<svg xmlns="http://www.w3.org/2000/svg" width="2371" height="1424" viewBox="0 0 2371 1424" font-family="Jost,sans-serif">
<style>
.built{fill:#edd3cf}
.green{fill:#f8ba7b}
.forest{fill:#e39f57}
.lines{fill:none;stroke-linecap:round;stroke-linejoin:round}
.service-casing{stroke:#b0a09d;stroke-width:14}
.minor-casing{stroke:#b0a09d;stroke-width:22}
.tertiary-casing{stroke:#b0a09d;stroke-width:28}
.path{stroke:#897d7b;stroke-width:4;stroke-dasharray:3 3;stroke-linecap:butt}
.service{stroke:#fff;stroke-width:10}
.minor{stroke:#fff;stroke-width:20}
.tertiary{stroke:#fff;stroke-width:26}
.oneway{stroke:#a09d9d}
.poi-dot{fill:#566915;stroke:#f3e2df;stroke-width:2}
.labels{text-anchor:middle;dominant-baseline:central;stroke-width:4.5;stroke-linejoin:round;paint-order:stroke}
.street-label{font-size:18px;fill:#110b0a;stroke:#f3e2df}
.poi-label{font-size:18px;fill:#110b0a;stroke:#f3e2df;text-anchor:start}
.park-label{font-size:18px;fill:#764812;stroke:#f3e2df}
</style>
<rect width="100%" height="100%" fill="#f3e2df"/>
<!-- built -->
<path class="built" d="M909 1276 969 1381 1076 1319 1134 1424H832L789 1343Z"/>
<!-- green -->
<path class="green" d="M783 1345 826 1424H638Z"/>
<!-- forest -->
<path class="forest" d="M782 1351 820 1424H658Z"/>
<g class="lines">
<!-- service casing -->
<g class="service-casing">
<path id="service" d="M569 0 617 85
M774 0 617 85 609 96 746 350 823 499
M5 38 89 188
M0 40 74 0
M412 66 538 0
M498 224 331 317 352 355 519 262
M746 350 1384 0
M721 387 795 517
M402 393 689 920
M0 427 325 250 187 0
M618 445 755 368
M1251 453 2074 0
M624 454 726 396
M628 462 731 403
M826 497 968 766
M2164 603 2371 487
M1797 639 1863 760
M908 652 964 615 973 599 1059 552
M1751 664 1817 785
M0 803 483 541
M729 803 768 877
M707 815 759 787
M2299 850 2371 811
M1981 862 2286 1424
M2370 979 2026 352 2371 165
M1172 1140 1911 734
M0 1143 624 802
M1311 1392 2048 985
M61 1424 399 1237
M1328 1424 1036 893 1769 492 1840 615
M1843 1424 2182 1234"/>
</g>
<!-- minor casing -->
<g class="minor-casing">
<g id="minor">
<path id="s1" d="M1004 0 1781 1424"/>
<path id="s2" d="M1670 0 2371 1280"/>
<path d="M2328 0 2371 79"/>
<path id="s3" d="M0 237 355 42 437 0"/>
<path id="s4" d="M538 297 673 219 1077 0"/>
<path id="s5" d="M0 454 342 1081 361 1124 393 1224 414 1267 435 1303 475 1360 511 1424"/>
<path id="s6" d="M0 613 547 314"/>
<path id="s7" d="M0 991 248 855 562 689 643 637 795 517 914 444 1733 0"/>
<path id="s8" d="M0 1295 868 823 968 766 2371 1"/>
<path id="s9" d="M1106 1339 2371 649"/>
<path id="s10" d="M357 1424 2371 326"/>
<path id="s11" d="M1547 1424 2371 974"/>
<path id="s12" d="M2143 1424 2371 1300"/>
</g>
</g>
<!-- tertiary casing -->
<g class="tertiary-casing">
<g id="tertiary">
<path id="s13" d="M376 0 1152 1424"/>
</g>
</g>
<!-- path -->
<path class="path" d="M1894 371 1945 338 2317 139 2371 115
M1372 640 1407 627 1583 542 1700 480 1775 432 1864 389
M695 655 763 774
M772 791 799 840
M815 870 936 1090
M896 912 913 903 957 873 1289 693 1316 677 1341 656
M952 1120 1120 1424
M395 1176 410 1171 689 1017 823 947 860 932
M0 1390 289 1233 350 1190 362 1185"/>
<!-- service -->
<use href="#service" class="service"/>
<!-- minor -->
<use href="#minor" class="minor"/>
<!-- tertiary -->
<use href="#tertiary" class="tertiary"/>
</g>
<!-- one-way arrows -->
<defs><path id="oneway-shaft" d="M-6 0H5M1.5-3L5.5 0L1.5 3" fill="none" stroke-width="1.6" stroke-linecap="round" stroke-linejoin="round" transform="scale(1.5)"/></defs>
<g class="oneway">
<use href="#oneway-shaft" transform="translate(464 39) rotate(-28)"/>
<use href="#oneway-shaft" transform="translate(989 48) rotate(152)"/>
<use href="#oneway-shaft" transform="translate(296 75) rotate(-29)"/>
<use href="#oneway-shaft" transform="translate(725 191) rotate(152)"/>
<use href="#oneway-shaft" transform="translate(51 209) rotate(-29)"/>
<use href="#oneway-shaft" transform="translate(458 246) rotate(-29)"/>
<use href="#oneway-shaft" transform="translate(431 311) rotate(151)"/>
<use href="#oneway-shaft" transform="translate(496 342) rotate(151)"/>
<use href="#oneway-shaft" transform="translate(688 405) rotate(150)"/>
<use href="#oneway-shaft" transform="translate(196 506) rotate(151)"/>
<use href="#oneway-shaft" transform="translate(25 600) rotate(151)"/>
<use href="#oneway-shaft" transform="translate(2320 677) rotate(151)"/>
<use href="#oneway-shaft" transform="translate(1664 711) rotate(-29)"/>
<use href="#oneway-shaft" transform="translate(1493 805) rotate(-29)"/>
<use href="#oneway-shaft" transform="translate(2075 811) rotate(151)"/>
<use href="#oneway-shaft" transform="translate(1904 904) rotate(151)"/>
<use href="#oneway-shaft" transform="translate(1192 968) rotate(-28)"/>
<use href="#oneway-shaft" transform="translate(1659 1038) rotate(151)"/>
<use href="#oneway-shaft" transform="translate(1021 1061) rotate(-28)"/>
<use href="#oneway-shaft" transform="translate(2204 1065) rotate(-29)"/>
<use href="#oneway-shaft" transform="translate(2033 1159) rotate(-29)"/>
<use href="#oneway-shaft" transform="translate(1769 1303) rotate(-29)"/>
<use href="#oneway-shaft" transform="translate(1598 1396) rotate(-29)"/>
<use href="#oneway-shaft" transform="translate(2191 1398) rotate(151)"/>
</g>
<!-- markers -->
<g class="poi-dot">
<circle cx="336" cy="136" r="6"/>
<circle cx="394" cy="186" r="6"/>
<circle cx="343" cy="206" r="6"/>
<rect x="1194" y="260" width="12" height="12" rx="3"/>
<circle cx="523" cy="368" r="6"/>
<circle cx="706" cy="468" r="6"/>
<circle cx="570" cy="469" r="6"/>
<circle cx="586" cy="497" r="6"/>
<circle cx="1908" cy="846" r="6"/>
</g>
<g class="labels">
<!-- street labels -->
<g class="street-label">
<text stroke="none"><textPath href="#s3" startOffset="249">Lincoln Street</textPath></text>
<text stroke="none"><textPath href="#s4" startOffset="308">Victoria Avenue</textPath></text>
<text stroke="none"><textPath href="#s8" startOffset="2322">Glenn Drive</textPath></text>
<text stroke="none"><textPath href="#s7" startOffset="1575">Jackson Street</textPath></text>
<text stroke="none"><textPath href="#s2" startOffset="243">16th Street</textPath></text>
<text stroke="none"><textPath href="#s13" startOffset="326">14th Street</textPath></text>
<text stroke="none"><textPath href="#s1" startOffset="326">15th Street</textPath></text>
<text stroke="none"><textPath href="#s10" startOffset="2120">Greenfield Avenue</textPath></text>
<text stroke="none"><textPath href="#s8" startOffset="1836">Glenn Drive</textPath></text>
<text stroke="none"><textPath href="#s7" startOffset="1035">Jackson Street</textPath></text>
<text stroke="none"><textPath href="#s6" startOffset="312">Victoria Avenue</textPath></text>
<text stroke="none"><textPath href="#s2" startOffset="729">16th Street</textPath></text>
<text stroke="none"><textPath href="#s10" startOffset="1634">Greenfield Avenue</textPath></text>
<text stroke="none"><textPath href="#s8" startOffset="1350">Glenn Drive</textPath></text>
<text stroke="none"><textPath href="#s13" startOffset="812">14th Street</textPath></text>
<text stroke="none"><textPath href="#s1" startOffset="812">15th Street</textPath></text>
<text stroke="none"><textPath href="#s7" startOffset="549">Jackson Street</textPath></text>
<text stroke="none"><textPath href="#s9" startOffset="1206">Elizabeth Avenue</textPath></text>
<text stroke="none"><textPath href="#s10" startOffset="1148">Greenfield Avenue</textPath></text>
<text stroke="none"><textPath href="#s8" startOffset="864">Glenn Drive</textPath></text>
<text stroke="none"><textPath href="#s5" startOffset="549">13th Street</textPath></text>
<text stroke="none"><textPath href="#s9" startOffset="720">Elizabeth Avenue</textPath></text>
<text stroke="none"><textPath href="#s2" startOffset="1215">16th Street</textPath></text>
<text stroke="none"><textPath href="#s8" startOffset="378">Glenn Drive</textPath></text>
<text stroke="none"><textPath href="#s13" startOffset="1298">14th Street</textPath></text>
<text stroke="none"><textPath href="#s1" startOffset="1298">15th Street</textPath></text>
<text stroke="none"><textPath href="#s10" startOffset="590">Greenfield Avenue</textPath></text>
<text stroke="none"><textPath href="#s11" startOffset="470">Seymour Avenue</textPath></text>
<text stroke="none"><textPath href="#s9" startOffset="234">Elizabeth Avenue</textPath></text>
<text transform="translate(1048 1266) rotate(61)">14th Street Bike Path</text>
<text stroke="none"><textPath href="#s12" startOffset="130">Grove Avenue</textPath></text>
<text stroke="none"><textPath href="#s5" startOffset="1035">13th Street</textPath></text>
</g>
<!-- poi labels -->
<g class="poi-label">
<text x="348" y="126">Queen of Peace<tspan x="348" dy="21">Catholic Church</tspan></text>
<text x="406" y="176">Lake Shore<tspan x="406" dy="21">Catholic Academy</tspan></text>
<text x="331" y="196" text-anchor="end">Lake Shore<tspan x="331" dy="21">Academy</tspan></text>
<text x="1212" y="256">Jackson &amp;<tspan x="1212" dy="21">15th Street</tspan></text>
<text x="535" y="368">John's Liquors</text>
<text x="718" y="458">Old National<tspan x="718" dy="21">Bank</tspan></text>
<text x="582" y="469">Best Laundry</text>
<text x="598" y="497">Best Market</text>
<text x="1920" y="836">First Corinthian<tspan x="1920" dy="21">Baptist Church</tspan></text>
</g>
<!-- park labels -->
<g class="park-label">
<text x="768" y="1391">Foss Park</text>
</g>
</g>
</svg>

◆ ◆ ◆ ◆ ◆ ◆ ◆

- Problem to solve -
Show all lines above that contain "labels".

- Exercise result -
.labels{text-anchor:middle;dominant-baseline:central;stroke-width:4.5;stroke-linejoin:round;paint-order:stroke}
<g class="labels">
<!-- street labels -->
<!-- poi labels -->
<!-- park labels -->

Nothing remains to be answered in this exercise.